Dataset items
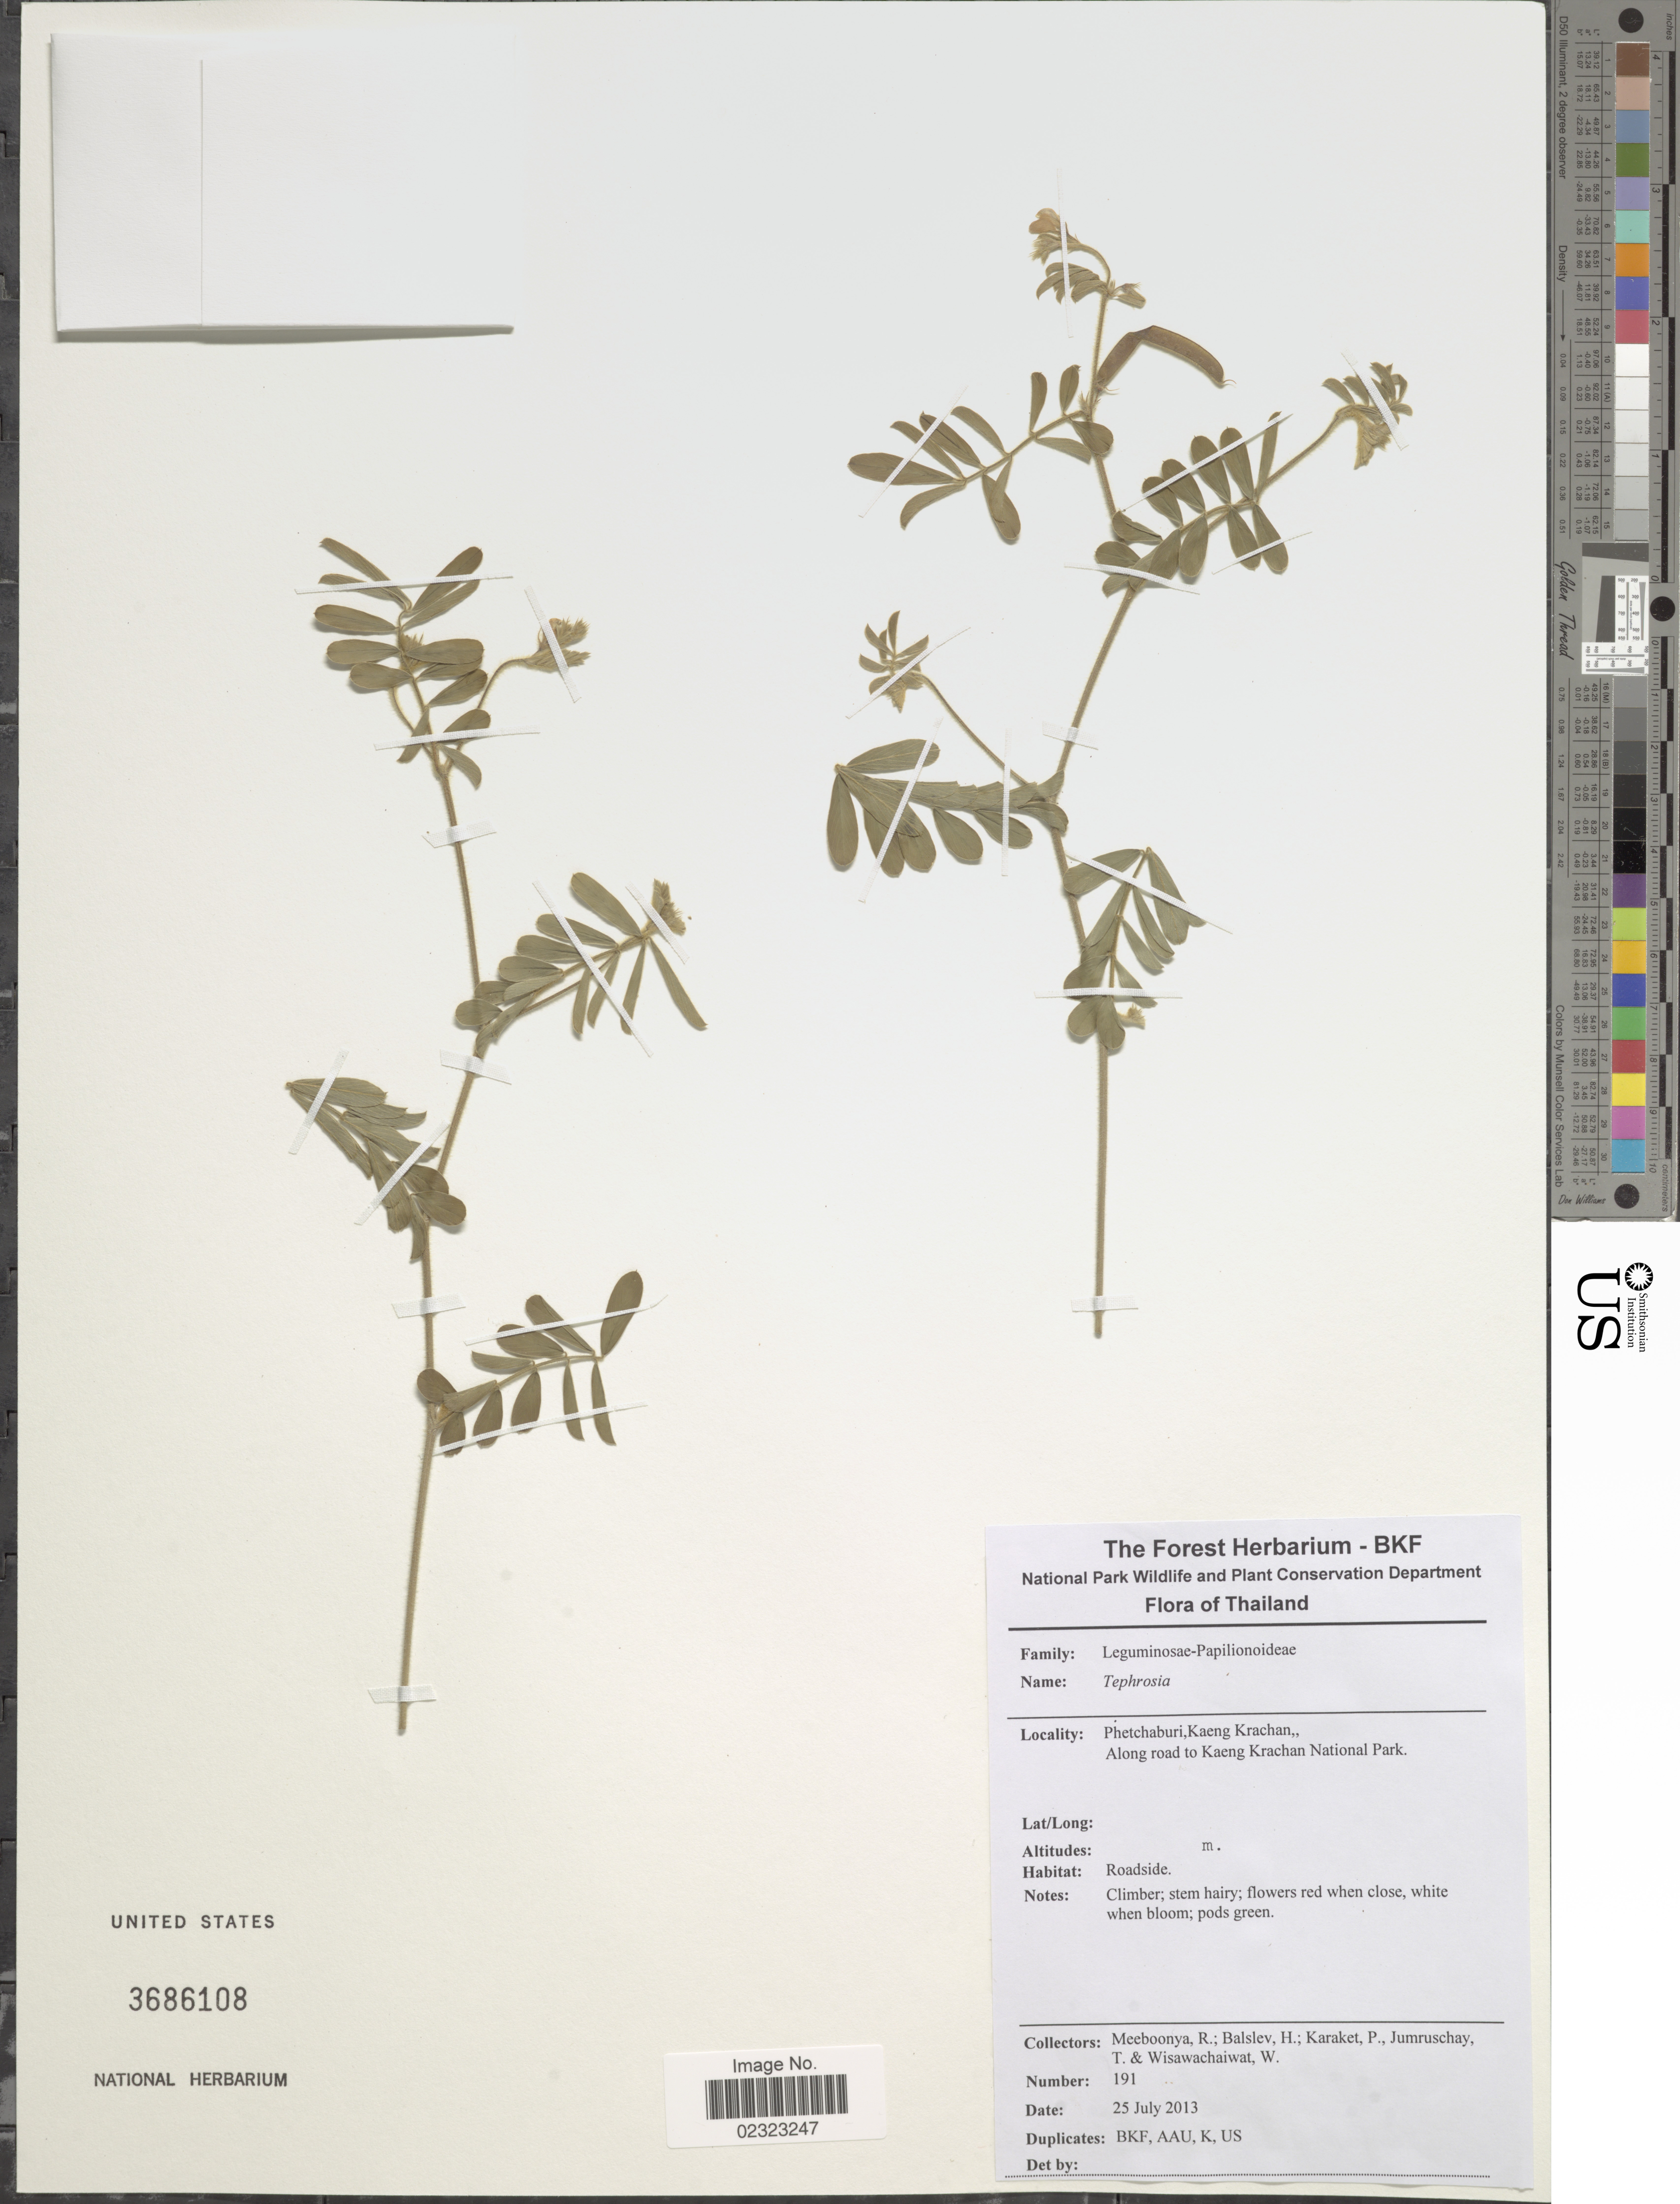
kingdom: Plantae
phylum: Tracheophyta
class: Magnoliopsida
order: Fabales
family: Fabaceae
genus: Tephrosia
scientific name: Tephrosia sp.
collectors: R. Meeboonya, H. Balslev, P. Karaket, T. Jumruschay & W. Wisawachaiwat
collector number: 191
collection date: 2013-07-25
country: Thailand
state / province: Phetchaburi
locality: Kaeng Krachan, along road to Kaeng Krachan National Park, roadside.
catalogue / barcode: US 3686108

Written instruction:
Revise the rows above by changing "state / province" to "region" and leaving every other word untouched. Omit the pictures from your answer.

Expected answer:
kingdom: Plantae
phylum: Tracheophyta
class: Magnoliopsida
order: Fabales
family: Fabaceae
genus: Tephrosia
scientific name: Tephrosia sp.
collectors: R. Meeboonya, H. Balslev, P. Karaket, T. Jumruschay & W. Wisawachaiwat
collector number: 191
collection date: 2013-07-25
country: Thailand
region: Phetchaburi
locality: Kaeng Krachan, along road to Kaeng Krachan National Park, roadside.
catalogue / barcode: US 3686108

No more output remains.